Die Bundesrepublik verfolgt Aktivist*in­nen für ihre Proteste. Woanders ist es nicht besser. Die Bewegung reagiert mit Knastschulungen und Beratung.

Die Handschellen klicken immer schneller zu: Ak­ti­vis­t*in in Berlin Spandau nach einer Straßenblockade 2023 Foto: fritz engel/archiv agentur zenit

Hamburg taz | Knapp eine Million Euro – auf diesen Betrag kommt man, wenn man die Geldstrafen, die gegen Ak­ti­vis­t*in­nen der Letzten Generation bislang ergangen sind, zusammenrechnet. Hinzu kommen mehrere hundert Tage Gefängnis, die sie bisher absitzen mussten – meist als Präventivhaft, also ohne, dass sie verurteilt wurden.

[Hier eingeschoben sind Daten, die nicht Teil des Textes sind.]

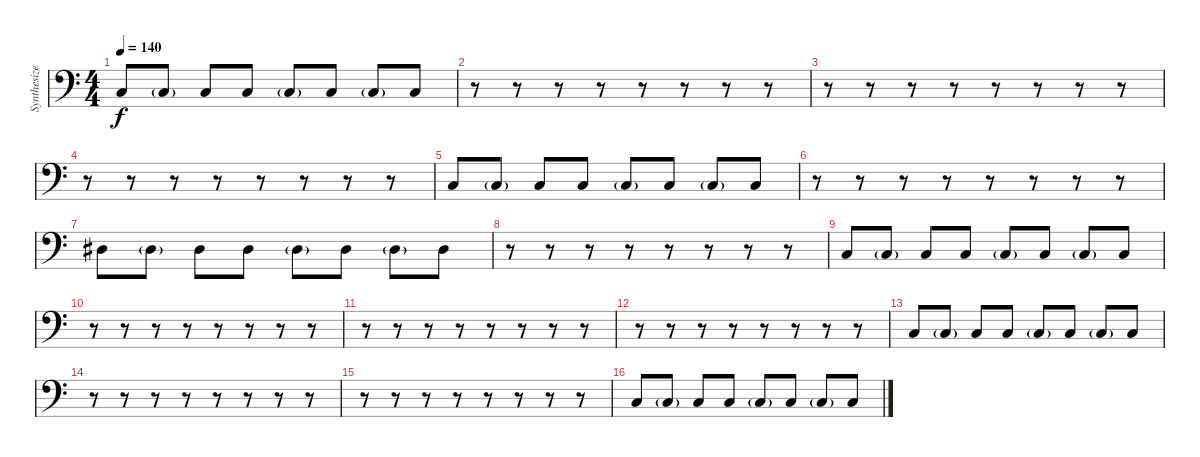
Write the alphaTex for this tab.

\track ("Synthesizer" "Synthesize") {instrument synthbass1}
\staff {score}
\tuning (E4 B3 G3 D3 A2 E2 B1) {hide}
\ts (4 4)
\tempo 140
\clef f4
\ks c
1.7.8{dy f} 1.7{g}.8 1.7.8 1.7.8 1.7{g}.8 1.7.8 1.7{g}.8 1.7.8 |
r.8 r.8 r.8 r.8 r.8 r.8 r.8 r.8 |
r.8 r.8 r.8 r.8 r.8 r.8 r.8 r.8 |
r.8 r.8 r.8 r.8 r.8 r.8 r.8 r.8 |
1.7.8 1.7{g}.8 1.7.8 1.7.8 1.7{g}.8 1.7.8 1.7{g}.8 1.7.8 |
r.8 r.8 r.8 r.8 r.8 r.8 r.8 r.8 |
4.7.8 4.7{g}.8 4.7.8 4.7.8 4.7{g}.8 4.7.8 4.7{g}.8 4.7.8 |
r.8 r.8 r.8 r.8 r.8 r.8 r.8 r.8 |
1.7.8 1.7{g}.8 1.7.8 1.7.8 1.7{g}.8 1.7.8 1.7{g}.8 1.7.8 |
r.8 r.8 r.8 r.8 r.8 r.8 r.8 r.8 |
r.8 r.8 r.8 r.8 r.8 r.8 r.8 r.8 |
r.8 r.8 r.8 r.8 r.8 r.8 r.8 r.8 |
1.7.8 1.7{g}.8 1.7.8 1.7.8 1.7{g}.8 1.7.8 1.7{g}.8 1.7.8 |
r.8 r.8 r.8 r.8 r.8 r.8 r.8 r.8 |
r.8 r.8 r.8 r.8 r.8 r.8 r.8 r.8 |
1.7.8 1.7{g}.8 1.7.8 1.7.8 1.7{g}.8 1.7.8 1.7{g}.8 1.7.8
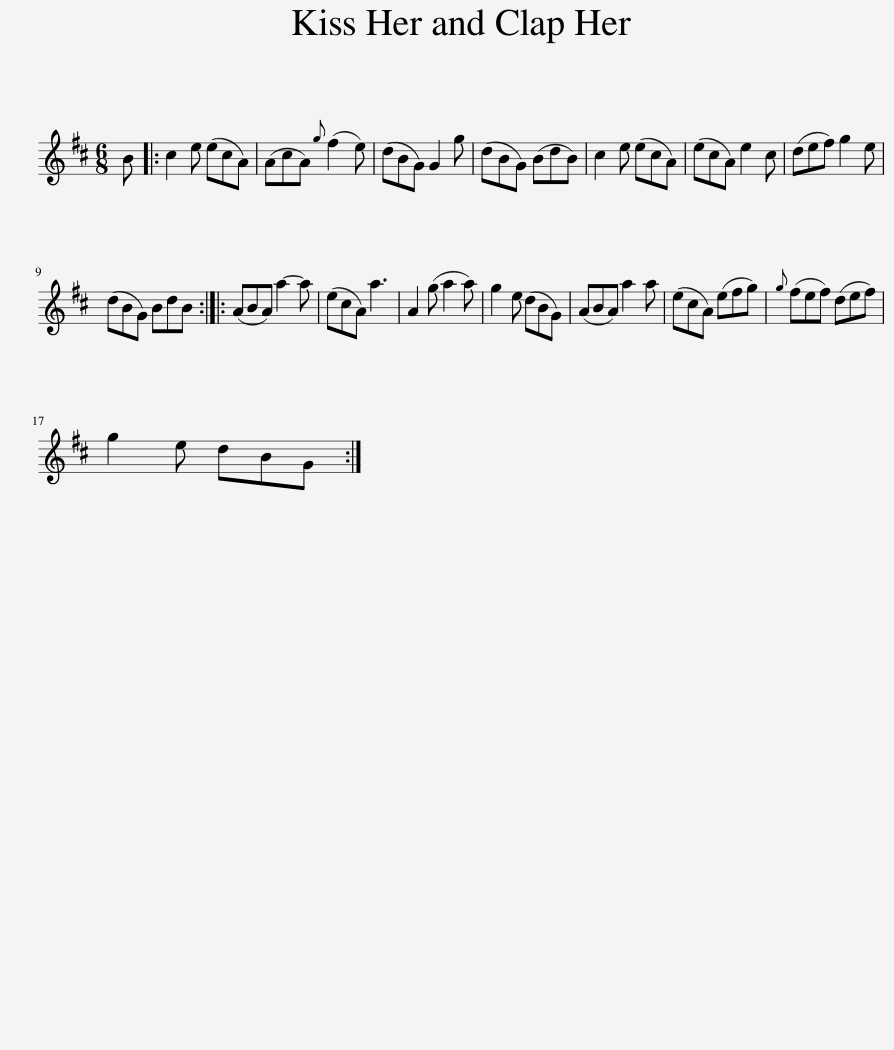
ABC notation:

X:1
L:1/8
M:6/8
I:linebreak $
K:D
V:1 treble
V:1
 B |: c2 e (ecA) | (AcA){g} (f2 e) | (dBG) G2 g | (dBG) (BdB) | %5
 c2 e (ecA) | (ecA) e2 c | (def) g2 e |$ (dBG) BdB :: (ABA) a2- a | %10
 (ecA) a3 | A2 (g a2 a) | g2 e (dBG) | (ABA) a2 a | (ecA) (efg) | %15
{g} (fef) (def) |$ g2 e dBG :| %17
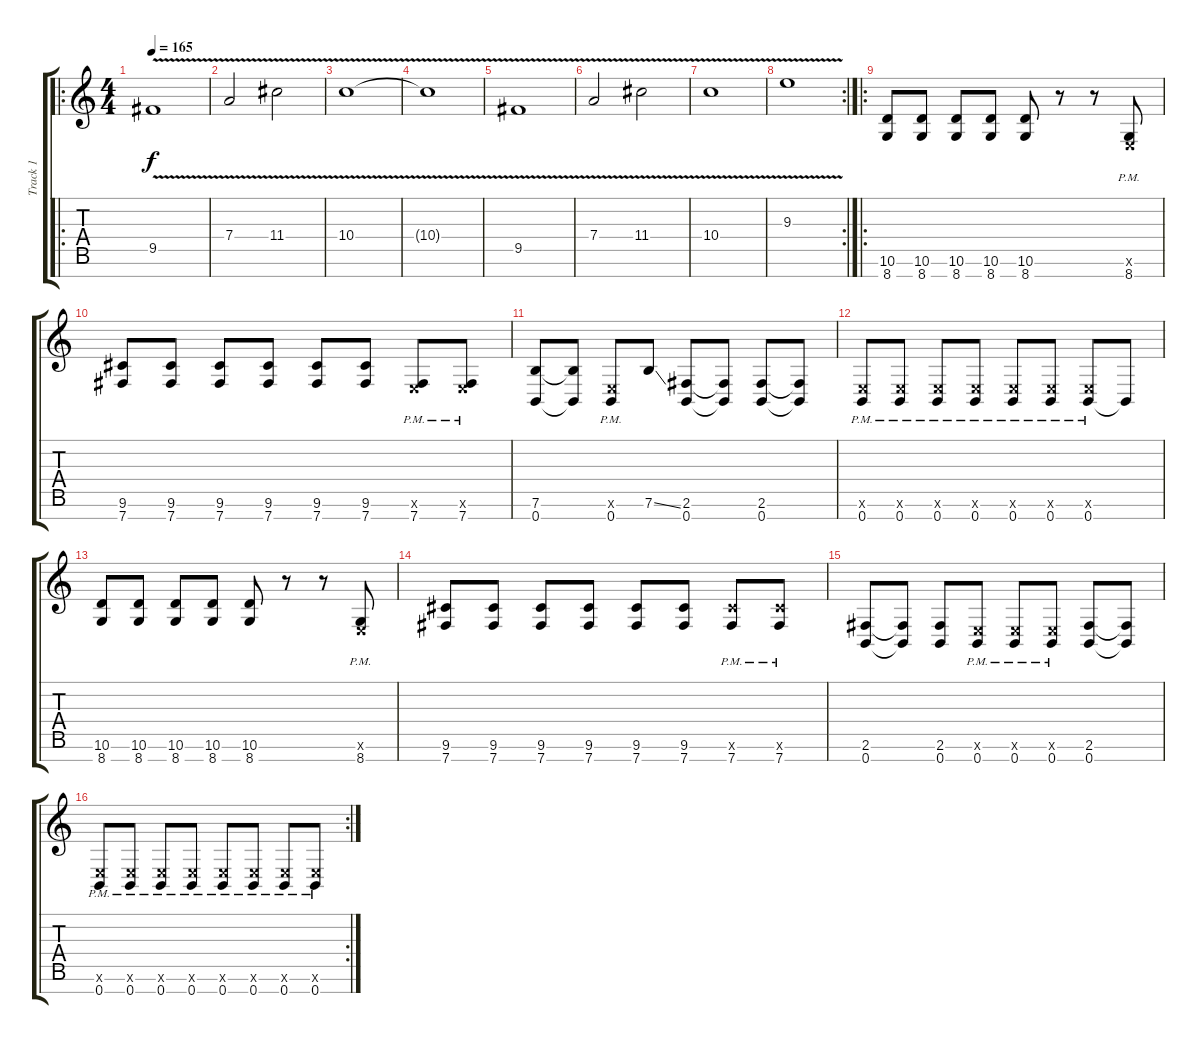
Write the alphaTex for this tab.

\track ("Track 1" "Track 1") {instrument distortionguitar}
\staff {score tabs}
\tuning (E4 B3 G3 D3 A2 E2 B1) {hide}
\ro
\ts (4 4)
\tempo 165
\clef g2
\ks c
9.5{v}.1{dy f} |
7.4{v}.2 11.4{v}.2 |
10.4{v}.1 |
10.4{t}.1 |
9.5{v}.1 |
7.4{v}.2 11.4{v}.2 |
10.4{v}.1 |
\rc 2
9.3{v}.1 |
\ro
(10.6 8.7).8 (10.6 8.7).8 (10.6 8.7).8 (10.6 8.7).8 (10.6 8.7).8 r.8 r.8 (0.6{x} 8.7{pm}).8 |
(9.6 7.7).8 (9.6 7.7).8 (9.6 7.7).8 (9.6 7.7).8 (9.6 7.7).8 (9.6 7.7).8 (0.6{x} 7.7{pm}).8 (0.6{x} 7.7{pm}).8 |
(7.6 0.7).8 (7.6{t} 0.7{t}).8 (0.6{x} 0.7{pm}).8 7.6{ss}.8 (2.6 0.7).8 (2.6{t} 0.7{t}).8 (2.6 0.7).8 (2.6{t} 0.7{t}).8 |
(0.6{x} 0.7{pm}).8 (0.6{x} 0.7{pm}).8 (0.6{x} 0.7{pm}).8 (0.6{x} 0.7{pm}).8 (0.6{x} 0.7{pm}).8 (0.6{x} 0.7{pm}).8 (0.6{x} 0.7{pm}).8 0.7{t}.8 |
(10.6 8.7).8 (10.6 8.7).8 (10.6 8.7).8 (10.6 8.7).8 (10.6 8.7).8 r.8 r.8 (0.6{x} 8.7{pm}).8 |
(9.6 7.7).8 (9.6 7.7).8 (9.6 7.7).8 (9.6 7.7).8 (9.6 7.7).8 (9.6 7.7).8 (9.6{x} 7.7{pm}).8 (9.6{x} 7.7{pm}).8 |
(2.6 0.7).8 (2.6{t} 0.7{t}).8 (2.6 0.7).8 (0.6{x} 0.7{pm}).8 (0.6{x} 0.7{pm}).8 (0.6{x} 0.7{pm}).8 (2.6 0.7).8 (2.6{t} 0.7{t}).8 |
\rc 2
(0.6{x} 0.7{pm}).8 (0.6{x} 0.7{pm}).8 (0.6{x} 0.7{pm}).8 (0.6{x} 0.7{pm}).8 (0.6{x} 0.7{pm}).8 (0.6{x} 0.7{pm}).8 (0.6{x} 0.7{pm}).8 (0.6{x} 0.7{pm}).8
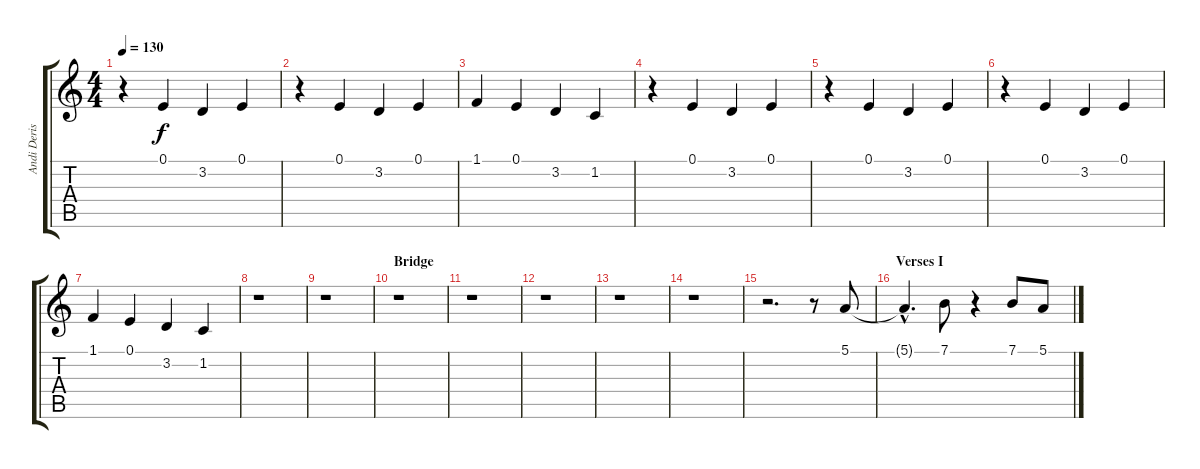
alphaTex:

\track ("Andi Deris" "Andi Deris") {instrument choiraahs}
\staff {score tabs}
\tuning (E4 B3 G3 D3 A2 E2) {hide}
\ts (4 4)
\tempo 130
\clef g2
\ks c
r.4{dy f} 0.1.4 3.2.4 0.1.4 |
r.4 0.1.4 3.2.4 0.1.4 |
1.1.4 0.1.4 3.2.4 1.2.4 |
r.4 0.1.4 3.2.4 0.1.4 |
r.4 0.1.4 3.2.4 0.1.4 |
r.4 0.1.4 3.2.4 0.1.4 |
1.1.4 0.1.4 3.2.4 1.2.4 |
r.1 |
r.1 |
\section ("" "Bridge")
r.1 |
r.1 |
r.1 |
r.1 |
r.1 |
r.2{d} r.8 5.1.8 |
\section ("" "Verses I")
5.1{hac t}.4{d} 7.1.8 r.4 7.1.8 5.1.8
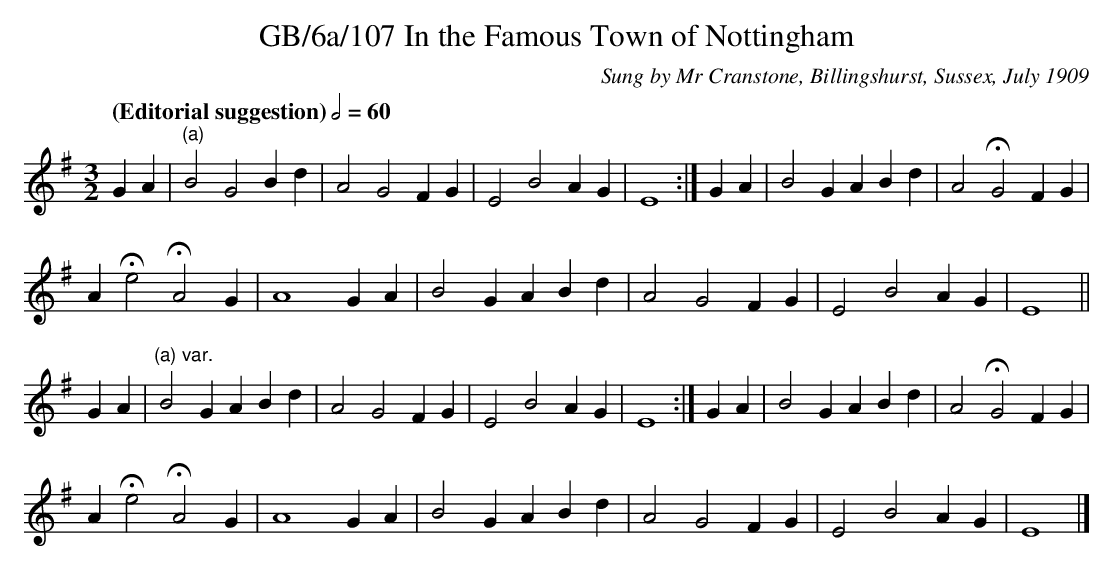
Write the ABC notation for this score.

X:1
T:GB/6a/107 In the Famous Town of Nottingham
C:Sung by Mr Cranstone, Billingshurst, Sussex, July 1909
M:3/2
L:1/8
Q:"(Editorial suggestion)" 1/2=60
K:Eaeo
G2 A2 | "^(a)" B4 G4 B2 d2 | A4 G4 F2 G2 | E4 B4 A2 G2 | E8 :| G2 A2 | B4 G2 A2 B2 d2 | A4 HG4 F2 G2 |
A2 He4 HA4 G2 | A8 G2 A2 | B4 G2 A2 B2 d2 | A4 G4 F2 G2 | E4 B4 A2 G2 | E8 ||
G2 A2 | "^(a) var." B4 G2 A2 B2 d2 | A4 G4 F2 G2 | E4 B4 A2 G2 | E8 :| G2 A2 | B4 G2 A2 B2 d2 | A4 HG4 F2 G2 |
A2 He4 HA4 G2 | A8 G2 A2 | B4 G2 A2 B2 d2 | A4 G4 F2 G2 | E4 B4 A2 G2 | E8 |]
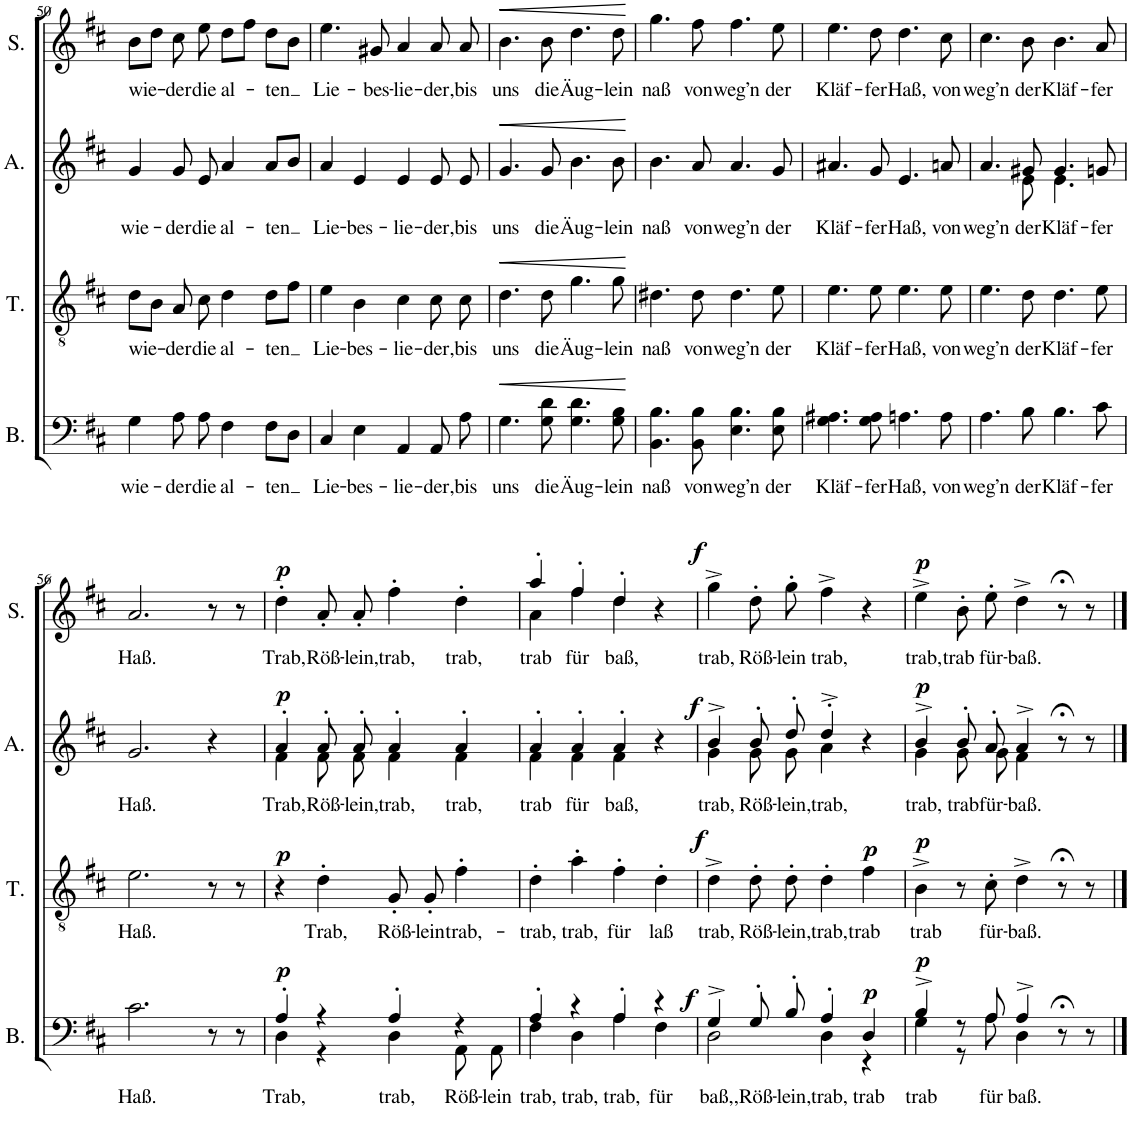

Allein die Staatsanwaltschaft des Landes Berlin hat schon mehr als 3.700 Verfahren gegen die Letzte Generation geführt. Bundesweit dürften es insgesamt bislang um die 5.000 Verfahren sein – weitere kommen Woche für Woche hinzu. Das schwerste strafrechtliche Instrument, das die Bundesrepublik jemals gegen Kli­ma­schüt­ze­r*in­nen eingesetzt hat, trifft die Letzte Generation seit dem vergangenem Jahr: die Ermittlungen wegen des Verdachts der Bildung einer kriminellen Vereinigung durch die Staatsanwaltschaften München und Neuruppin.

Menschen- und Umweltrechtsorganisationen wie Amnesty International und Green Legal Impact kritisieren schon seit Monaten, dass demokratische Teilhabe und Grundrechte auch in Deutschland beschnitten werden – vor allem Kli­ma­ak­ti­vis­t*in­nen seien von zunehmender Repression betroffen.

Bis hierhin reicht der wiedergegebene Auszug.